This may seem stupid to ask but I am on O2 at night and was advised to also use during increased activities. My question is this, since COPD causes difficulty exhaling, are the lungs still able to absorb (for lack of better word) the oxygen and utilize it throughout the body? Wouldn’t it increase the risk of trapped air since exhaling is obstructed? My PCP always asks if the nighttime O2 helps me feel more rested and honestly I feel no difference. Any thoughts?


Community Answers
  • Domino3076
    3 months ago

    I sleep with O2 at night too. Low O2 leads to headaches. Mine are across the top of my head. I still sleep with O2 at night and use it when I work out at the gym or got for a walk, It increases stamina and the amount I can lift. I do trap air which seems to release after a while. Never tracked it. As Will suggested, pursed lip breathing helps too.

    Hope this helps. Elizabeth

  • Leon Lebowitz, BA, RRT moderator
    3 months ago

    Hi Domino3076 and thanks for your post. We appreciate you sharing what works for you with the use of supplemental oxygen. All the best, Leon (site moderator)

Stored data entries
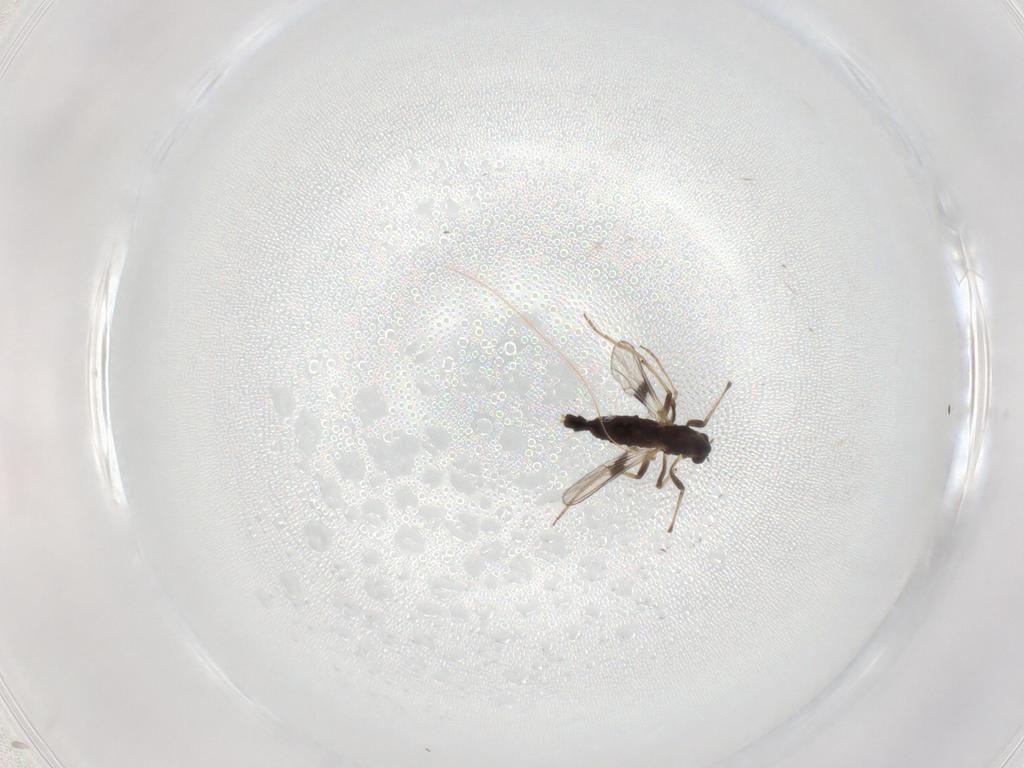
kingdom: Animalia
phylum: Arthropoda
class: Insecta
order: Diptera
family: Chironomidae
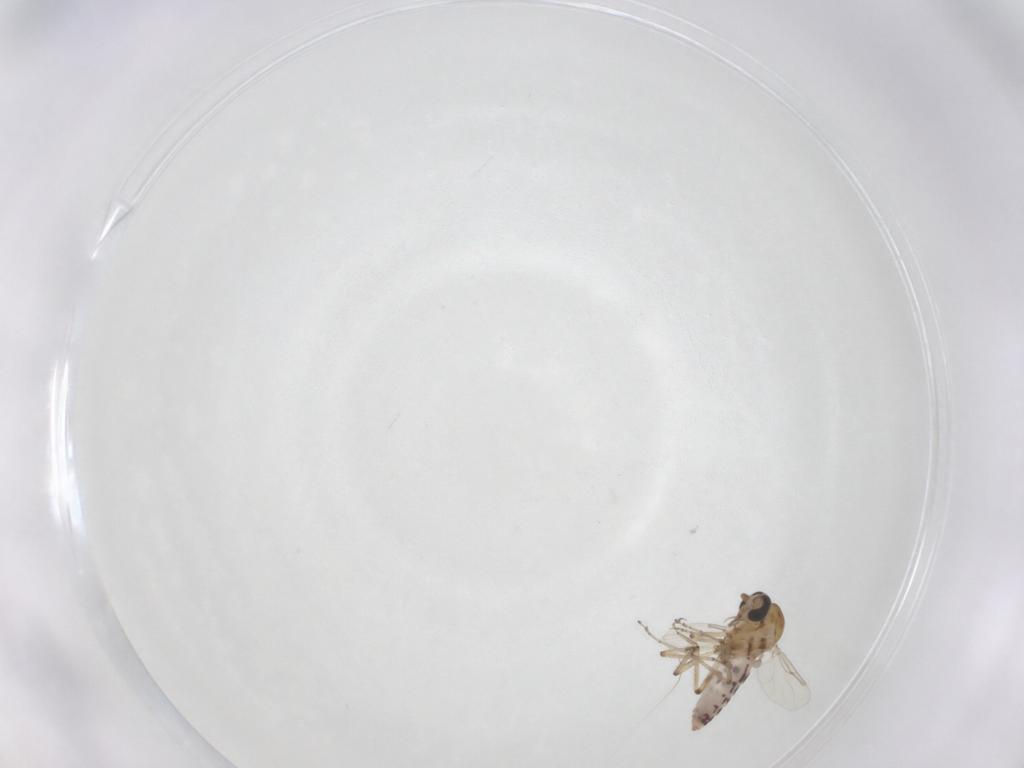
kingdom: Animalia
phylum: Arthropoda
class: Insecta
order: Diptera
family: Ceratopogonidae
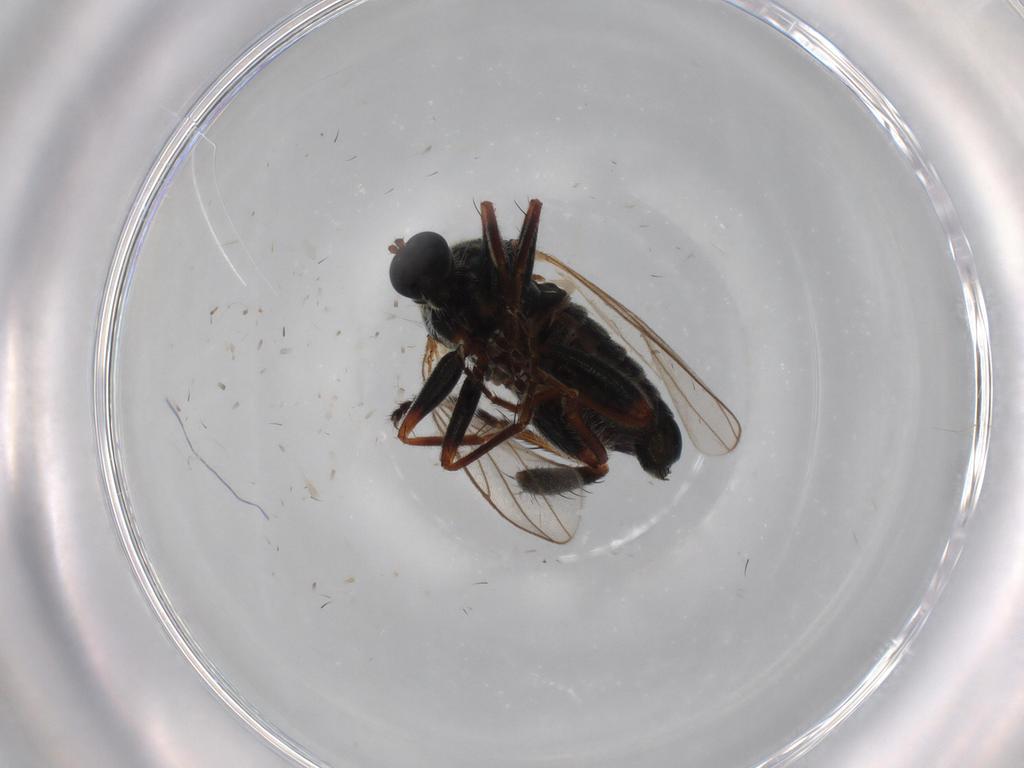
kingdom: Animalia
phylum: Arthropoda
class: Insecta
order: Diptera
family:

> _About this exercise_:
Extend the forum discussion on using supplemental oxygen with COPD, picking up directly after the moderator's final reply. The records play no part in what is required here.

> _Task output_:
  • Leon Lebowitz, BA, RRT moderator
    3 months ago

    Hi again, marylpn, and thanks for your prompt reply and plan. Enjoy the information in the articles – I believe it provide you with some additional insight. And, with an oxygen saturation of 85%, if your physician(s) have advised you to use supplemental oxygen, that would be the way to go.
    Please keep in touch and let us know how you’re doing moving forward. All the best, Leon (site moderator)

  • WillDoe
    3 months ago

    Hi marylpn!
    Good questions.
    When I was put on o2, the doctor warned me about having too high of a concentration of oxygen. That I were to remove the cannula when my o2 got back into the nineties. This cover most of the time that I am just sitting around surfing the net or watching TV.
    Lately, though, my oxygen can plummet when standing, like making a meal. It gets even worse when I try to clean my apartment or exercise. I’ve had it as low as the mid 70’s.
    Recently I was upped in my dosage from a 2LPM flow to a 3LPM flow when I’m taking a casual walk (my choice for passive exercise). I usually get up to a 4/5LPM flow on the treadmill and elliptical trainer.
    My night time flow is to remain at 2LPM, and the initial instruction to go off the o2 when my blood oxygen is above 90 still stands.
    As for the trapped air, pursed lip breathing may help especially with a puffing of air at the very end.
    The use of a spirometer ten times followed by intentional gentle coughing has gotten my lungs to clear and made my breathing easier.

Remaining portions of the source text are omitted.